We'll use k-means to rediscover these clusters in unsupervised learning:

In [None]:
# Import the matplotlib inline magic command to display plots in the notebook
%matplotlib inline

# Import the KMeans class from the sklearn.cluster module
from sklearn.cluster import KMeans
# Import the pyplot module from the matplotlib library and alias it as plt
import matplotlib.pyplot as plt
# Import the scale function from the sklearn.preprocessing module
from sklearn.preprocessing import scale

# Create a dataset of 100 data points in 5 clusters using the createClusteredData function
data = createClusteredData(100, 5)

# Instantiate a KMeans object with 5 clusters
model = KMeans(n_clusters=5)

# Scale the data to normalize it and assign it back to the data variable
# Scaling is important for good results because it reduces the effect of outliers and different scales of features
# Scaling transforms the data to have zero mean and unit variance for each feature
data = scale(data)

# Fit the model to the scaled data
# This will assign each data point to one of the 5 clusters based on the distance to the cluster centroids
model = model.fit(data)

# Print the labels of the clusters assigned to each data point by the model
# The labels are integers from 0 to 4, corresponding to the 5 clusters
print(model.labels_)

print(model.labels_.astype(float))

# Visualize the data and the clusters using a scatter plot
# Set the figure size to 8 by 6 inches
plt.figure(figsize=(8, 6))

# Plot the data points with their x and y coordinates as the first and second features
# Use the cluster labels as the color of the points
plt.scatter(data[:,0], data[:,1], c=model.labels_.astype(float))

# Show the plot
plt.show()

note:

```python
plt.scatter(data[:,0], data[:,1], c=model.labels_.astype(float))
```

This line of code uses the pyplot module from the matplotlib library, which is imported as plt, to create a scatter plot of the data and the clusters. A scatter plot is a type of plot that shows the relationship between two variables by using dots to represent the values of the variables for each observation. The arguments of the plt.scatter function are:

- data[:,0]: This is the first feature of the data, which is the income value. The data variable is a numpy array of shape (n_samples, n_features), where n_samples is the number of data points and n_features is the number of features. The [:,0] notation means that we are selecting all the rows and the first column of the array, which corresponds to the income feature.
- data[:,1]: This is the second feature of the data, which is the age value. The data variable is a numpy array of shape (n_samples, n_features), where n_samples is the number of data points and n_features is the number of features. The [:,1] notation means that we are selecting all the rows and the second column of the array, which corresponds to the age feature.
- c=model.labels_.astype(float): This is the color of the dots, which is determined by the cluster labels assigned by the model. The model variable is a KMeans object that has a labels_ attribute, which is a numpy array of shape (n_samples,) that contains the cluster labels for each data point. The labels are integers from 0 to 4, corresponding to the 5 clusters. The astype(float) method converts the labels to floating-point numbers, which are required for the color argument of the plt.scatter function. The color argument determines the color of the dots based on a colormap, which is a mapping from numbers to colors. The default colormap is viridis, which is a perceptually uniform colormap that ranges from yellow to purple. The lower the number, the more yellow the color, and the higher the number, the more purple the color.

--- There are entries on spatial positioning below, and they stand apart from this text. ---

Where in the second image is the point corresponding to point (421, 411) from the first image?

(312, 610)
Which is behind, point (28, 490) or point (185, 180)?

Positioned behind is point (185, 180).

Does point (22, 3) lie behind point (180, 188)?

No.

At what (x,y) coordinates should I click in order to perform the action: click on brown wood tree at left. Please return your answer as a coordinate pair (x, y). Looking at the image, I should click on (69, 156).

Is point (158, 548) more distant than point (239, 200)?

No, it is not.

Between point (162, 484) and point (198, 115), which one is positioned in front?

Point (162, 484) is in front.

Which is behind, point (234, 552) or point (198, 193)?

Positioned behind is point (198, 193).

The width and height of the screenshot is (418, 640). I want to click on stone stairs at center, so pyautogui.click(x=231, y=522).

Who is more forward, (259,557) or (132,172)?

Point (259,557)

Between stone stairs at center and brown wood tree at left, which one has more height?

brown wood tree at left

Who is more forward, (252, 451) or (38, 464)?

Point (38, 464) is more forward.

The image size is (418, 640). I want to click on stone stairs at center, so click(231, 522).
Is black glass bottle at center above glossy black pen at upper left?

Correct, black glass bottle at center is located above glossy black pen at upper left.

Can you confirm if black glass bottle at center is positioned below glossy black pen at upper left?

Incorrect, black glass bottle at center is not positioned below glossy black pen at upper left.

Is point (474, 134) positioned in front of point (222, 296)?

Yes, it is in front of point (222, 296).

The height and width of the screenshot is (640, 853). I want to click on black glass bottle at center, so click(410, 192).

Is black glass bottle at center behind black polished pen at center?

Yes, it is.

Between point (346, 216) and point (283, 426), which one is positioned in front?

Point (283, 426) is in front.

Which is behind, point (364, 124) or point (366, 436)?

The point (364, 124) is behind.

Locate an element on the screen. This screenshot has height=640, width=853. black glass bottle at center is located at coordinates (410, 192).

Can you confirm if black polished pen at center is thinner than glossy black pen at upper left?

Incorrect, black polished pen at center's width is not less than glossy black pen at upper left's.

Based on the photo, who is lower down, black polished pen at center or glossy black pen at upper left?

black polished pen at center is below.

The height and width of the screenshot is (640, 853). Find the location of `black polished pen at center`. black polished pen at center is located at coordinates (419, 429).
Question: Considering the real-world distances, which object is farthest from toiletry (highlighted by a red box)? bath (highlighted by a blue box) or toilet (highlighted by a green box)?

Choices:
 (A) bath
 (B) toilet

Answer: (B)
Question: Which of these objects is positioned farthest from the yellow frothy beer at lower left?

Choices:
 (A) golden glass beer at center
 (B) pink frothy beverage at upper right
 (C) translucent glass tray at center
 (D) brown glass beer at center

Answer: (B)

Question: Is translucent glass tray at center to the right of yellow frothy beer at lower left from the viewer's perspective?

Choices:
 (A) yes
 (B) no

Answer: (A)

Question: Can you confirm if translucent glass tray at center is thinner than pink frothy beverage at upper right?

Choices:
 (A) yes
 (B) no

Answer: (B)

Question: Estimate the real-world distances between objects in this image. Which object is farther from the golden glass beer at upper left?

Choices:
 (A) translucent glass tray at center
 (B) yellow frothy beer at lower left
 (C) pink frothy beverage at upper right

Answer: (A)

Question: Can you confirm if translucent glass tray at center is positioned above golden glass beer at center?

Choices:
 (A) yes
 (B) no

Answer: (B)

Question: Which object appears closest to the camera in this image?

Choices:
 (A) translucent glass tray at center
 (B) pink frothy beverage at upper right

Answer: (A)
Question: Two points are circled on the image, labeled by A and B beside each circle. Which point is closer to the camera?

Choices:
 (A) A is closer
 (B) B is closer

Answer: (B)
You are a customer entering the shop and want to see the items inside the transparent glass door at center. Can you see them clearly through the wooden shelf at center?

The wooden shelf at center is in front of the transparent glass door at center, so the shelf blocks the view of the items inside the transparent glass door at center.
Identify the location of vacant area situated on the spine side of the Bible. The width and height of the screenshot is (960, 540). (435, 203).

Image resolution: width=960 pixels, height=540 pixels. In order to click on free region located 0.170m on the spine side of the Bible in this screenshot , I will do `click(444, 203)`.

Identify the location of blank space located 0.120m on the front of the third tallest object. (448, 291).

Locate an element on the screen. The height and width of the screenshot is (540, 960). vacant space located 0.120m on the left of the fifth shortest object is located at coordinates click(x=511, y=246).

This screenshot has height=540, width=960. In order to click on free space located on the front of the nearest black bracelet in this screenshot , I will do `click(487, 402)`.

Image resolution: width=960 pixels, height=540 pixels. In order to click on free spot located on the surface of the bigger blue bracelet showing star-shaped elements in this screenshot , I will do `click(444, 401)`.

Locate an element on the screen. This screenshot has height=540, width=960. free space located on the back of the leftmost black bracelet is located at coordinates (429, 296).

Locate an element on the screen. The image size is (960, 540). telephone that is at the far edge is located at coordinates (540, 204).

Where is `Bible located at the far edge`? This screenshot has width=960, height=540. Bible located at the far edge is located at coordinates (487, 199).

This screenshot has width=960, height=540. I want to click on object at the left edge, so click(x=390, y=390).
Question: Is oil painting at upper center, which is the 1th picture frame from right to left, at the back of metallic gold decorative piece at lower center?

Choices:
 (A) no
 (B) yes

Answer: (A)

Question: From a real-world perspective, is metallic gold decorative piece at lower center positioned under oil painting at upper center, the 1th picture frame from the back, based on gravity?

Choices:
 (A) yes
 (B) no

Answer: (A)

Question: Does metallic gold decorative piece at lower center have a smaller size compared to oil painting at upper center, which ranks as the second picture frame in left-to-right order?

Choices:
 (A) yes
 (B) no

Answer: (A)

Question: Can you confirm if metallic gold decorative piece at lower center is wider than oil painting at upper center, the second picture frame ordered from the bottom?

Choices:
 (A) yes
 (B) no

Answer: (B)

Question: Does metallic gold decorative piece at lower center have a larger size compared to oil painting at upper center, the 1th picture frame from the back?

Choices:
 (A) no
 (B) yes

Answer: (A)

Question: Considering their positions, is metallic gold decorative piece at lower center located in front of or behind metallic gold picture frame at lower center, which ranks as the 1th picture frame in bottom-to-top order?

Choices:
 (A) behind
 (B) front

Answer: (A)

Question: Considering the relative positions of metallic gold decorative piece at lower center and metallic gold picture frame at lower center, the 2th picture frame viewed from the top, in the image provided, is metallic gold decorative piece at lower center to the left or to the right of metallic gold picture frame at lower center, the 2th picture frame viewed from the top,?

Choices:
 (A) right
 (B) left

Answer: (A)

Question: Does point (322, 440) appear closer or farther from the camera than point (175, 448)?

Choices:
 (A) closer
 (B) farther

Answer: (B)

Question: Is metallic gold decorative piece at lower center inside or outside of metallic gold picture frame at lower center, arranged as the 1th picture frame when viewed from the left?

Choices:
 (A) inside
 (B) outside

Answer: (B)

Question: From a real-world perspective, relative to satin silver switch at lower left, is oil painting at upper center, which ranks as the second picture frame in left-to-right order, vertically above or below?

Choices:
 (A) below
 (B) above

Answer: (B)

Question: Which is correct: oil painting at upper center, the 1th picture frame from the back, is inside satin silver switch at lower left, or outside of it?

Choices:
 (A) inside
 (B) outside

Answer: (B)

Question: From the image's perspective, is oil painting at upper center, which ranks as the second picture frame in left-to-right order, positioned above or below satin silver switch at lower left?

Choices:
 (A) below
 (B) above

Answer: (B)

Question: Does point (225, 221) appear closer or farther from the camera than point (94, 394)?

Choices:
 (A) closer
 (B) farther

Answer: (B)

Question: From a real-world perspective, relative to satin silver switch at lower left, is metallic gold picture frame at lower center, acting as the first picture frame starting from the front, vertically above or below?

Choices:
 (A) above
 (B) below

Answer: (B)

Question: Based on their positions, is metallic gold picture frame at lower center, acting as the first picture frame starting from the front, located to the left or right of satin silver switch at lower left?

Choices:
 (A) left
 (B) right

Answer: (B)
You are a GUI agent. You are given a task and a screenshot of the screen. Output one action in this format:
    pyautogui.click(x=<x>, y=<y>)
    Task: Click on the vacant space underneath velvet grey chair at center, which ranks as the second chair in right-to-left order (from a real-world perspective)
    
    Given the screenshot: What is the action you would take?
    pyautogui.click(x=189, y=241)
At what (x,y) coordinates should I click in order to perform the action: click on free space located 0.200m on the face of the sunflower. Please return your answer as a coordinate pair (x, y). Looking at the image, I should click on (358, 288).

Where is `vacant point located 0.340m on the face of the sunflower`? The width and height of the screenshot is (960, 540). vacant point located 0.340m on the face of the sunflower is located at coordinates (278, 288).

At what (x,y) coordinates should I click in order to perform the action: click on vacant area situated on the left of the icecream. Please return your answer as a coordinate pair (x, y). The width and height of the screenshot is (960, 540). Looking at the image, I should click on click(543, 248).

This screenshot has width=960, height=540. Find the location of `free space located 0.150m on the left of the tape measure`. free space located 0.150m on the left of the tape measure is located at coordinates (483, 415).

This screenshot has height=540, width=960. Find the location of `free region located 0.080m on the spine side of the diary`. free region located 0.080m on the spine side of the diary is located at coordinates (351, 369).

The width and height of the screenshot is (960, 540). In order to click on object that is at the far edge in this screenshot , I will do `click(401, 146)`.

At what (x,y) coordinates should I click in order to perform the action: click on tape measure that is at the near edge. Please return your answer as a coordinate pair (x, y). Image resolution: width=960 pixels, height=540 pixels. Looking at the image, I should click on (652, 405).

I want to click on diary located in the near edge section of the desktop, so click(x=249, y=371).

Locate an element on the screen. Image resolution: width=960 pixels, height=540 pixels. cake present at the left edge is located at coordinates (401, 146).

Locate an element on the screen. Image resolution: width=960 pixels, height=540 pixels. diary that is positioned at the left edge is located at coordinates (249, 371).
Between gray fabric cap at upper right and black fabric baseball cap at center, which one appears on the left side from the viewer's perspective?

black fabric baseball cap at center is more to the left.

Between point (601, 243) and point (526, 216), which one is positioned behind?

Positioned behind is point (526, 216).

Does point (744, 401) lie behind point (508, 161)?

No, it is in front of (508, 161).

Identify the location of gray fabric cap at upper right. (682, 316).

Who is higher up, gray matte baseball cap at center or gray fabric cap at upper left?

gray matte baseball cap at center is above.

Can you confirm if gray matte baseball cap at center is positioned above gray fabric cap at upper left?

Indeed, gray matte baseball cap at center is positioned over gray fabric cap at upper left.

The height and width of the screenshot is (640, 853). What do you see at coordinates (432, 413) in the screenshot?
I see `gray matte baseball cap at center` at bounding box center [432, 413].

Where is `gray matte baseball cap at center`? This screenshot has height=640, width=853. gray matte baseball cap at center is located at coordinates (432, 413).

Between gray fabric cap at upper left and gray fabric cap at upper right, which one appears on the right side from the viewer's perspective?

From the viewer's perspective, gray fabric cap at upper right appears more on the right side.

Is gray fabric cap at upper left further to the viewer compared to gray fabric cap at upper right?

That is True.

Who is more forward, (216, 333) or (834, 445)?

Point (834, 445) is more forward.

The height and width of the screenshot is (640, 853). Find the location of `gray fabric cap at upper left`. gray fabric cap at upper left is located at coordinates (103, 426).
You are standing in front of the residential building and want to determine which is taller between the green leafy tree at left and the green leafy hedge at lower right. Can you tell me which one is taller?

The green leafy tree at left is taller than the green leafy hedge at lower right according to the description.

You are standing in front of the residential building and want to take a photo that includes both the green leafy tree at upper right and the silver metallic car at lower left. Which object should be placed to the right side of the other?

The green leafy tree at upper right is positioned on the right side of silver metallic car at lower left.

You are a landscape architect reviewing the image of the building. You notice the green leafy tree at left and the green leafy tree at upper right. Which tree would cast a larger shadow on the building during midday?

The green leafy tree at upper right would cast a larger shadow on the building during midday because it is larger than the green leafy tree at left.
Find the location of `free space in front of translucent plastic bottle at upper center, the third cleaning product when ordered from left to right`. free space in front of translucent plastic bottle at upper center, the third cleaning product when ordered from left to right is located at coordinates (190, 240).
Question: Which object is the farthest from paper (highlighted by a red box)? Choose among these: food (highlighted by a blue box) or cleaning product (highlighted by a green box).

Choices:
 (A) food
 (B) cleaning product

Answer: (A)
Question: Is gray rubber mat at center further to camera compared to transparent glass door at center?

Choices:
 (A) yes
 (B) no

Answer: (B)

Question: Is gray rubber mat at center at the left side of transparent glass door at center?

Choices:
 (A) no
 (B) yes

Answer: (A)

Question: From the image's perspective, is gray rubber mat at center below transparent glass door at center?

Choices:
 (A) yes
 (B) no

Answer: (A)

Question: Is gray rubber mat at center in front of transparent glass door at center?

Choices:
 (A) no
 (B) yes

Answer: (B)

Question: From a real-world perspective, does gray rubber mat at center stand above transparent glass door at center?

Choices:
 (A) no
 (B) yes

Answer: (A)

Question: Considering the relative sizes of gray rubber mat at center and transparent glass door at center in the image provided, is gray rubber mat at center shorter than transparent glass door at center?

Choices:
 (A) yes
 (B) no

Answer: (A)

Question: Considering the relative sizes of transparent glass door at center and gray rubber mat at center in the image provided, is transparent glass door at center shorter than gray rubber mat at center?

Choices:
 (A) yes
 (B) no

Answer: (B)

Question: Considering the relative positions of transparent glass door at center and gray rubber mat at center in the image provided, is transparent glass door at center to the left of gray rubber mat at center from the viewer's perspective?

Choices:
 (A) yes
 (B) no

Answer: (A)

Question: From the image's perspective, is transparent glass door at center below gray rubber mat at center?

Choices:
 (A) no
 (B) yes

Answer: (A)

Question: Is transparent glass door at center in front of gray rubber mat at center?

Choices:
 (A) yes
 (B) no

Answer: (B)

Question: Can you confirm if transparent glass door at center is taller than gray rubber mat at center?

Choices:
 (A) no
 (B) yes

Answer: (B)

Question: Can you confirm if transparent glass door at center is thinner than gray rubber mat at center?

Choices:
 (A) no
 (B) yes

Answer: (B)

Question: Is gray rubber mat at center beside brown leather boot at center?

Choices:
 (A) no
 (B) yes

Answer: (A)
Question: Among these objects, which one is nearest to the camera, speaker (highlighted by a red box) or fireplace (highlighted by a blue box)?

The result of this line of code is a scatter plot of the data and the clusters, where the x-axis is the income feature, the y-axis is the age feature, and the color of the dots is the cluster label. The scatter plot shows the distribution and the grouping of the data points based on the income and age features and the cluster centroids.

## Activity

Things to play with: what happens if you don't scale the data? What happens if you choose different values of K? In the real world, you won't know the "right" value of K to start with - you'll need to converge on it yourself.